A greatly misunderstood vegetable today was one of the most popular just two centuries ago. Parsnips (Pastinaca sativa) have a wonderfully sweet, nutty flavor that colder temperatures actually enhance. Their culinary versatility rivals potatoes and their overwintering ability surpasses carrots. If you have never eaten parsnips, you're missing out on a treasure.
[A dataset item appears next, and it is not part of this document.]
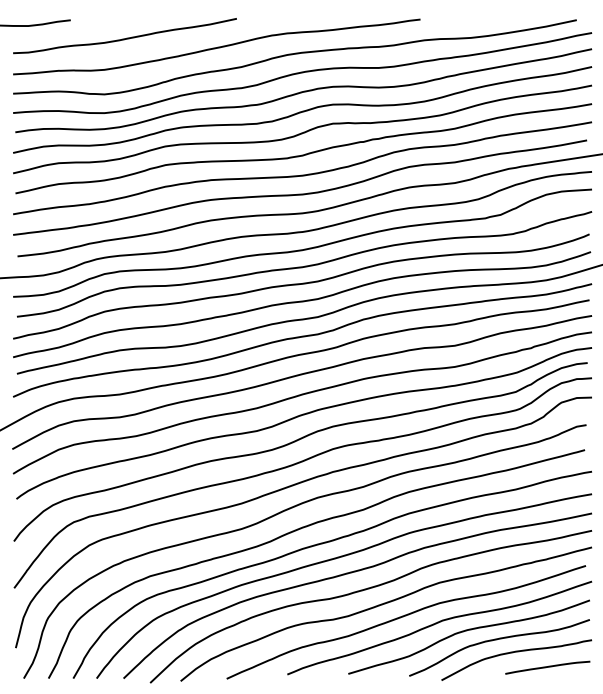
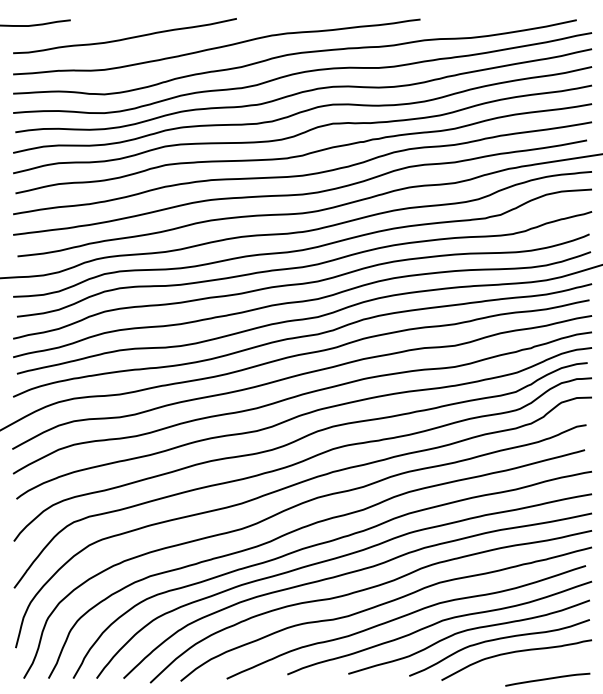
line at (547, 667) position: (547, 667) -> (547, 679)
Perhaps parsnips have fallen out of favor because many gardeners and cooks think they're persnickety to grow and mysterious to cook. Actually, this root vegetable can be grown anywhere, is relatively easy to grow and a natural for the winter vegetable garden. Always use fresh seed and keep the soil evenly moist until the seedlings have emerged. The best growing conditions include a well-drained and deeply dug soil free of stones, clods or pieces of organic matter that can hinder growth or cause the roots to fork.

The secret to parsnips' crisp, sweet and delicately nutty flavor? Timing. When you grow parsnips for the winter garden exposure to cold temperatures (32 degrees to 40 degrees, by frost or cold storage) for two weeks or more sweetens its roots, turning starch into sugar. Parsnips require a long growing season (110 to 130 days), so sow the seeds early enough for the roots to be ready to harvest in autumn, preferably after the first frost.
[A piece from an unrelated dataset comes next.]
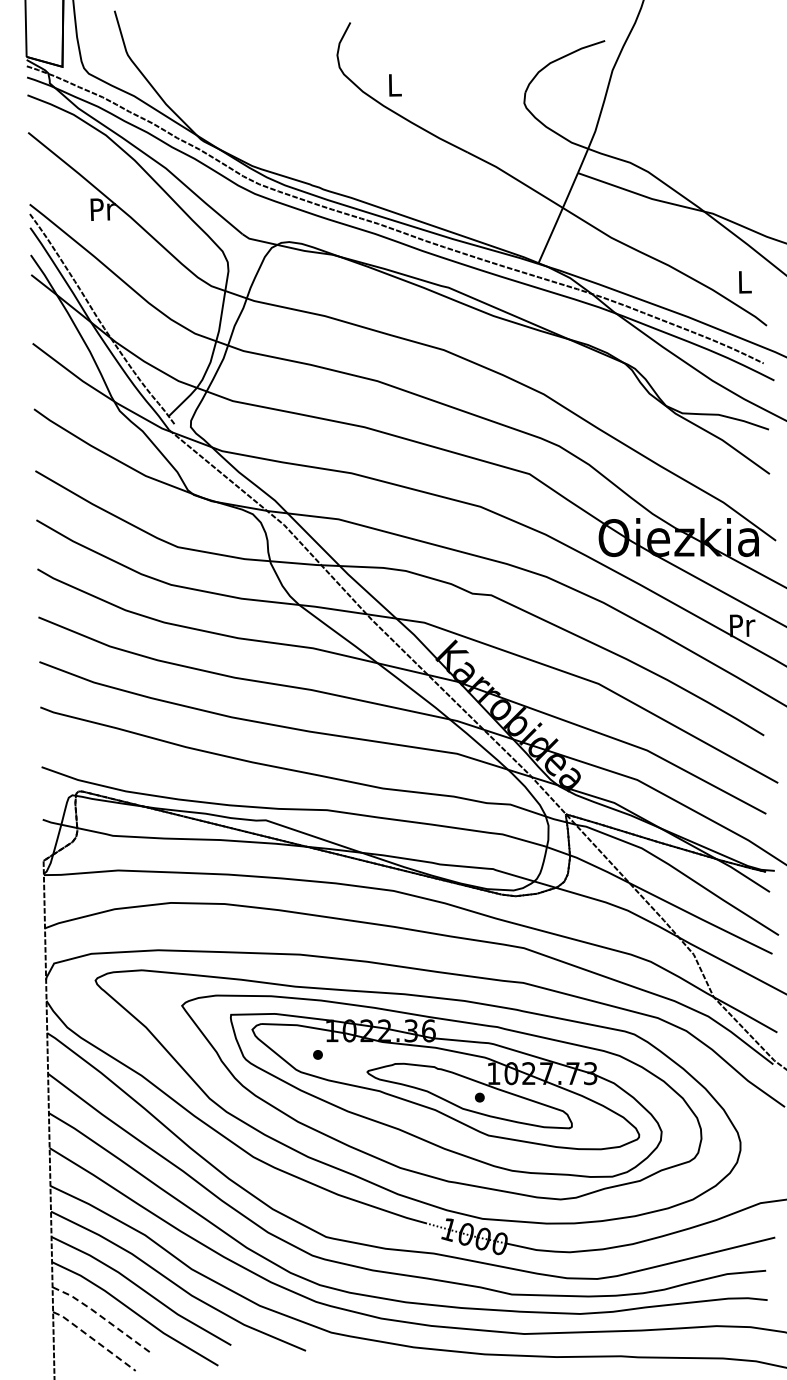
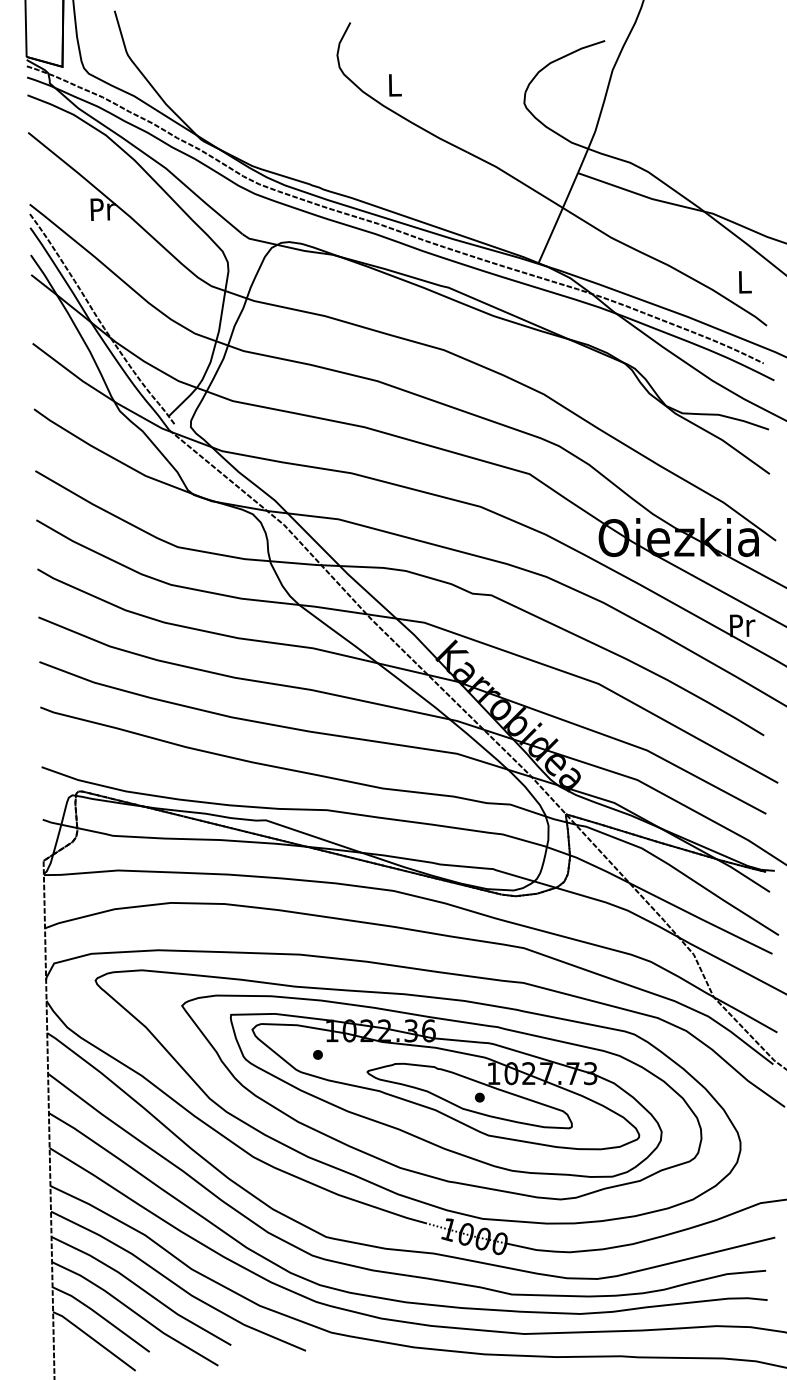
line at (101, 1316): dashed -> solid
line at (93, 1339): dashed -> solid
Whether harvesting your own parsnips or buying them fresh from the supermarket, you'll find the younger roots the sweetest and most tender. (Very large parsnips are usually tough and often bitter.) Select parsnips that are firm and free of blemishes, showing no signs of wilting, shriveling or root hairs. Storing is easy. Homegrown roots can be left in cold gardens to overwinter under a 6- to 12-inch layer of mulch, then dug during winter thaws and in early spring. In areas where winters are mild or excessively rainy, dig roots in late fall and store in a cold room or root cellar (preferably at 32 degrees to 34 degrees and 98 percent to 100 percent humidity) as you would carrots. Of course, the vegetable bin in your refrigerator easily will keep roots handy and fresh for several weeks.

Parsnips are high in fiber and a rich source of folate, potassium and vitamin C. Fresh roots add variety to meals in winter and early spring and often can be used in place of carrots or potatoes. Use fresh parsnips in salads or with dip. Cook them in soup or stews, mash them like potatoes, or include them in a medley of roasted root vegetables. This sweet root is compatible with just about any cooking method, whether baked, steamed, simmered, sautéed, or sliced and fried like chips.